ATHEOCRACTS ATTACK! The Wall Street Journal has an excellent editorial in their Sunday, March 14 issue, entitled "Secular Absolutism." The subtitle: "The irreligious left tries to impose its religious views on everyone else." Quite so! And they've had a number of successes as of late...

As the editorial notes, the California Supreme Court's recent decision upholding a law that blatantly infringes upon the free exercise of religion by Catholic charities, which are now required to provide contraceptives to employees. Further, in a major letdown, the U.S. Supreme Court refused to take up a case in Connecticut, where the Boy Scouts were denied a place on the state workers' voluntary-donation plan, which is otherwise generally available to all charitable groups.
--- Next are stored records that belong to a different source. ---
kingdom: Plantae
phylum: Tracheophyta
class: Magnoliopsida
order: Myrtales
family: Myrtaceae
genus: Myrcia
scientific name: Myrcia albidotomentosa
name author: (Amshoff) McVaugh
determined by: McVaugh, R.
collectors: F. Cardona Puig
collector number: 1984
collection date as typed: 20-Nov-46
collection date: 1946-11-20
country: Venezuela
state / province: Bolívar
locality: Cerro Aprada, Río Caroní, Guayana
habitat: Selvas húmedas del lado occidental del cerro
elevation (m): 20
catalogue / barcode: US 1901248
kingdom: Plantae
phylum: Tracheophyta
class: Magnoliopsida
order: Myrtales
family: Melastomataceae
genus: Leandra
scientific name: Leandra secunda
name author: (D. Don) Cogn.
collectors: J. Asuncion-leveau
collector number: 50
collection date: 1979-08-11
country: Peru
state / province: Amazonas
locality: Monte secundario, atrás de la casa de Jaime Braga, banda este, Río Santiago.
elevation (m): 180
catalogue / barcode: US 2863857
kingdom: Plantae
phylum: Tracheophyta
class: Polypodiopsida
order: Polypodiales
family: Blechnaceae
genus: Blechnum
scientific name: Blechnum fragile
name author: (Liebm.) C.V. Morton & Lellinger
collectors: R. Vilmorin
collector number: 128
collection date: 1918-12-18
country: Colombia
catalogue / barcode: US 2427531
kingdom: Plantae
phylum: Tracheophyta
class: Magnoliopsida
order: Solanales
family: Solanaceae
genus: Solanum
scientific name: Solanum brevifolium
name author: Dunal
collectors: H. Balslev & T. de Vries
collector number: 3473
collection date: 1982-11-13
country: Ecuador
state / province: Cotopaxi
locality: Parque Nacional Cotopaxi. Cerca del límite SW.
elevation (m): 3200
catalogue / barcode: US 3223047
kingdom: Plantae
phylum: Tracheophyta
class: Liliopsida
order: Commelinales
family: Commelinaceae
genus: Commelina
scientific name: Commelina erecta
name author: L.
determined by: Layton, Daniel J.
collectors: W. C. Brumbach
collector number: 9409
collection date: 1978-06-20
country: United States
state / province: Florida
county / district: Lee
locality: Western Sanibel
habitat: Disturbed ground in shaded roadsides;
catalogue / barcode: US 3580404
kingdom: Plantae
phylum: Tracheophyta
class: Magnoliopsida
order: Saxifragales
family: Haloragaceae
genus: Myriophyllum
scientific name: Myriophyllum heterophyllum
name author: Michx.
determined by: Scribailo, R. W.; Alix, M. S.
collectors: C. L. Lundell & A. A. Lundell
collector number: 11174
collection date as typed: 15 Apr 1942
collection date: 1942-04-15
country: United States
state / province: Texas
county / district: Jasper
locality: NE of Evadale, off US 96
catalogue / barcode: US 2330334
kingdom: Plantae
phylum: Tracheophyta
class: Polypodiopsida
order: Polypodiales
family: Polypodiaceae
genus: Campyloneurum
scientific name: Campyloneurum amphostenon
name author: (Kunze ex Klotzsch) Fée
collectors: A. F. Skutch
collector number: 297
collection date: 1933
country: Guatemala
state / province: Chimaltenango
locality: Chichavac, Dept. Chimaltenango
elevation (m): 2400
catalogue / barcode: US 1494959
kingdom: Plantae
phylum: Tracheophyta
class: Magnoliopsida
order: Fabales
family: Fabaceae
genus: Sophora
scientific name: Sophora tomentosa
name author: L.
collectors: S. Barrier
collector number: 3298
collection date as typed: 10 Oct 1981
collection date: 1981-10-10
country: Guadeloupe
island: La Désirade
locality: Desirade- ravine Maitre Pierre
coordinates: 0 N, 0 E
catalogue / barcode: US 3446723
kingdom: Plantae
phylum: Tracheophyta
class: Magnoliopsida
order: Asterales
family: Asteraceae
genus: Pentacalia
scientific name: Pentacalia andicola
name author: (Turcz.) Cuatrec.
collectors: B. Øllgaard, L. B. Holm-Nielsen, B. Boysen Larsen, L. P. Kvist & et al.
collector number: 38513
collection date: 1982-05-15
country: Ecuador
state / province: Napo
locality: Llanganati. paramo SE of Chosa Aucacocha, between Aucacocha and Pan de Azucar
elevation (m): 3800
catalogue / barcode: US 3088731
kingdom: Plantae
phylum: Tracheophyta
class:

The WSJ editorial authors are quite correct that the ACLU is on a vendetta against the Boy Scouts, ever since their oh-so-close 5-4 victory in Boy Scouts of America v. Dale (2001). For some reason, the ardently secular left--including many who are die hard civil libertarians on free speech--just don't seem to understand the importance of free association. To me, free association is fundamental to a democratic society. It is an essential component to liberty. Furthermore, a group's message--yes, including its speech--is most definitely affected by the makeup of the group's membership. Attacks against BSA are also being waged in San Diego at present.

The editorial neglects to mention the U.S. Supreme Court's recent decision in Locke v. Davey (2004). I was surprised and disappointed by the court's ruling there, which essentially says its okay fior government to discriminate against speech based upon its religious content (even though its unconstitutional for government to discriminate against speech based upon its content). Fortunately, the holding appears to be sufficiently narrow that it will likely be seen as a mere anomaly in the continuing line of viewpoint neutrality decisions in the high court's first amendment jurisprudence.